Briefing note
The Executive Secretary of the Economic Commission for Latin America and the Caribbean (ECLAC), Alicia Bárcena, stated that cities and housing provide an opportunity to transform the region’s development model while also strengthening democracy, safeguarding human rights and maintaining peace, in accordance with the 2030 Agenda for Sustainable Development, during today’s inauguration of the IV Latin American and Caribbean Housing and Habitat Forum, which is taking place virtually through Friday, May 21.
The senior United Nations official was one of the main speakers at the event’s opening session, along with Carlos Alvarado, President of Costa Rica; Jonathan Reckford, Chief Executive Officer of Habitat for Humanity International; and Maimunah Mohd Sharif, Executive Director of UN-Habitat.
During her presentation, delivered by video message, Alicia Bárcena emphasized that Latin America is one of the planet’s most urbanized regions, with 82% of its population living in cities and 17% of its urban population concentrated in 6 megacities that have more than 10 million inhabitants apiece.
She affirmed that COVID-19, a predominantly urban pandemic, has revealed the inequalities that plague the region’s cities more clearly than ever.
She noted that it is estimated that 1 in 5 inhabitants of Latin America and the Caribbean resides today in informal settlements – a figure that, according to ECLAC’s projections, will rise in the coming years amid greater difficulties to access formal housing, widening the already historic housing deficit that afflicts the region and increasing the vulnerability of its urban residents vis-à-vis possible future crises.
“Our cities have become a clear reflection of the economic, social and environmental gaps in development; cities are where the culture of privilege is in plain view,” she stressed.
ECLAC’s Executive Secretary stated that overcrowding affects more than 55% of poor urban households and – as indicated in the Social Panorama of Latin America 2020, which was released last March – in more than a third of those households, the situation is critical. This lack of adequate housing has exacerbated the pandemic’s effects because it hampers compliance with needed quarantines, social distancing and access to health-related measures, she added.
She said that even though urban areas have been particularly affected by the impacts of the pandemic, it is still expected that cities – as drivers of growth – will play a leading role in the recovery from the crisis.
The high-level United Nations official added that the Sustainable Development Goals (SDGs) will be impossible to achieve if, in a predominantly urban region like Latin America and the Caribbean, local action is not contemplated.
“The New Urban Agenda and the Regional Action Plan for the implementation of the New Urban Agenda in Latin America and the Caribbean must be the guides for taking action in our cities, fostering a multidimensional and multi-stakeholder dialogue,” she indicated.
In her remarks, ECLAC’s highest authority affirmed that when the region speaks in unison, it rallies the international community. In 2021, the new Technical Secretariat of the Forum of Ministers and High-Level Authorities on Housing and Urban Development in Latin America and the Caribbean (MINURVI) – held jointly by ECLAC and UN-Habitat – will play a bigger role in offering strategic support to Member States in the post-COVID-19 recovery, she declared.
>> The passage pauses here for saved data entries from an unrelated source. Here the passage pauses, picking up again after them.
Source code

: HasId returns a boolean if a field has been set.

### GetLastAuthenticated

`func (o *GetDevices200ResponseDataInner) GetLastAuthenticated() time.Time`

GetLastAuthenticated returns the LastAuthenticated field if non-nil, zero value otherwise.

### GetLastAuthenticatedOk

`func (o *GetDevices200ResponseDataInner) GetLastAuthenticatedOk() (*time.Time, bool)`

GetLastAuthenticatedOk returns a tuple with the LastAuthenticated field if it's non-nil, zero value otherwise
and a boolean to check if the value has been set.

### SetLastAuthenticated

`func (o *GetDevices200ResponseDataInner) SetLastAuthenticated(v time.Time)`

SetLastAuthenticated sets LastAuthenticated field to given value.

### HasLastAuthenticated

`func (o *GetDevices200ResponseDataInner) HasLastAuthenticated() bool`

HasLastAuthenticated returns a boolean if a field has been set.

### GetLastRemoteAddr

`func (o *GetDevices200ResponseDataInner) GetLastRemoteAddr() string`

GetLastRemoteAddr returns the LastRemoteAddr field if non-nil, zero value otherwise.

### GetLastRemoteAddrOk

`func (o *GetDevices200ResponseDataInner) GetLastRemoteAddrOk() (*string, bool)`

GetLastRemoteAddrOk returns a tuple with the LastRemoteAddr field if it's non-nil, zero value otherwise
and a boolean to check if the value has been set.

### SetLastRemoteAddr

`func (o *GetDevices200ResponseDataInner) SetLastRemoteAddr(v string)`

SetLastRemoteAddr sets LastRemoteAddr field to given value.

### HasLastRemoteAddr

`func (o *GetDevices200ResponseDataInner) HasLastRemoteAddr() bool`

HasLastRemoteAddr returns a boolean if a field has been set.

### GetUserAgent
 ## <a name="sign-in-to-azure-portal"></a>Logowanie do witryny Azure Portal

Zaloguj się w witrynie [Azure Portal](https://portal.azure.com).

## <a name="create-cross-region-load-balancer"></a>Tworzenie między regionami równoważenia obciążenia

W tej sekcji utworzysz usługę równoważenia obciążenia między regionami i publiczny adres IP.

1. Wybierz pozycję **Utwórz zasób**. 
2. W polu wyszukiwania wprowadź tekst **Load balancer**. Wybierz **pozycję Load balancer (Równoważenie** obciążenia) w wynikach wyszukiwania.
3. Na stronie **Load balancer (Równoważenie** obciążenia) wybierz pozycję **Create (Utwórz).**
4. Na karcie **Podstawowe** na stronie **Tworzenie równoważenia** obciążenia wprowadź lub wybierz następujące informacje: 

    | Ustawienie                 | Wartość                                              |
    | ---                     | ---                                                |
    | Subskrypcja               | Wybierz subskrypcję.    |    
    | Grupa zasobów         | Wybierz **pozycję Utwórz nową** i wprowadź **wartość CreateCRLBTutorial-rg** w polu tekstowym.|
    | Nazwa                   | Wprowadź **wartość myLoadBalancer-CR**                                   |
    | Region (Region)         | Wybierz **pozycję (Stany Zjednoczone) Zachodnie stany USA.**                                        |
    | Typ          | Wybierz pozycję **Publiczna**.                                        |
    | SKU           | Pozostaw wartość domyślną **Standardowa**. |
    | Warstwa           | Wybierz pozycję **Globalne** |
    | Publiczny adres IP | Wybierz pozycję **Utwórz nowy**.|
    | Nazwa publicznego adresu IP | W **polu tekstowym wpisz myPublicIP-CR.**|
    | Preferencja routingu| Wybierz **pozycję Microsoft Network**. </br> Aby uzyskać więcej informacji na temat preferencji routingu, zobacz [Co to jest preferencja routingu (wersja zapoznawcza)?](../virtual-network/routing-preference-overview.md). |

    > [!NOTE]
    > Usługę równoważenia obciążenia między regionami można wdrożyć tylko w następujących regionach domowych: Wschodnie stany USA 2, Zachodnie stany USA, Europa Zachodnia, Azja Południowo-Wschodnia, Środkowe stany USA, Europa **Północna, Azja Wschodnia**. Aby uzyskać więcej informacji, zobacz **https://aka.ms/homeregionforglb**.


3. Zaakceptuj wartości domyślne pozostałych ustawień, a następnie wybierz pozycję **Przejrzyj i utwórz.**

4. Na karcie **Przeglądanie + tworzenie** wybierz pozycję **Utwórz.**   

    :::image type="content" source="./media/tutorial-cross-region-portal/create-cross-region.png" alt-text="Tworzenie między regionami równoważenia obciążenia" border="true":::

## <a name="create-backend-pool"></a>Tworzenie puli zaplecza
In that vein, she praised the creation of the Urban and Cities Platform of Latin America and the Caribbean, a tool for monitoring the implementation of the urban dimension of the 2030 Agenda, the New Urban Agenda and the Regional Action Plan, which seeks to facilitate the exchange of experiences and ideas in order to strengthen regional, national and subnational capacities for sustainable urban development and promote South-South cooperation as a horizontal learning mechanism in the region.
She also stressed the need for cities to finance their own development, through instruments that capture the increase in land value resulting from public investment and regulation.
Finally, Alicia Bárcena recalled that ECLAC proposes the Big Push for Sustainability as a path towards a better world, combining and articulating technological and industrial policies with fiscal, financial, environmental, social and regulatory policies, with the aim of increasing investment rates in key sectors in order to reduce social gaps, generate employment and boost productivity while also reducing the environmental footprint.
Based on that approach, she emphasized, the potential of such a significant urban demand as that of housing, structured and organized, both in terms of building new units as well as refurbishing and expanding housing, offers possibilities for creating or strengthening local value chains that would generate employment and significantly foster economic activity.
“It is necessary to make a resolute call to change the development model and redouble efforts aimed at a post-COVID-19 recovery guided by the principles of inclusive development, equality and sustainability,” she concluded.